▸ **Prompt**
Quote word for word every line of the records from the line containing "Make it easier" up to and including the final line of the records.

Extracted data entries
*** Begin section ***
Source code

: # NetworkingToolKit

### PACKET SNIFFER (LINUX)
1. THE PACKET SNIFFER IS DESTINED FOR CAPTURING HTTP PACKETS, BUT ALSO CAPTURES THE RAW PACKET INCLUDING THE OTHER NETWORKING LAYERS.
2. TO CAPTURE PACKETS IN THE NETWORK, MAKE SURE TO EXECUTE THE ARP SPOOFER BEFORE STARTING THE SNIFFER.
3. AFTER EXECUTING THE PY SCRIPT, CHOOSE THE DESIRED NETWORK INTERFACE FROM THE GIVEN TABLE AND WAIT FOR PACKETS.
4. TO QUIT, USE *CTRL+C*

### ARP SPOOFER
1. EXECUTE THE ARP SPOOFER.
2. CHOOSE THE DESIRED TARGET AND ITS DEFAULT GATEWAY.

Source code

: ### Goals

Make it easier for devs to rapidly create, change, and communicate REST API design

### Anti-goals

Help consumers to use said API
*** End section ***
▸ **Finished exercise**
Make it easier for devs to rapidly create, change, and communicate REST API design

### Anti-goals

Help consumers to use said API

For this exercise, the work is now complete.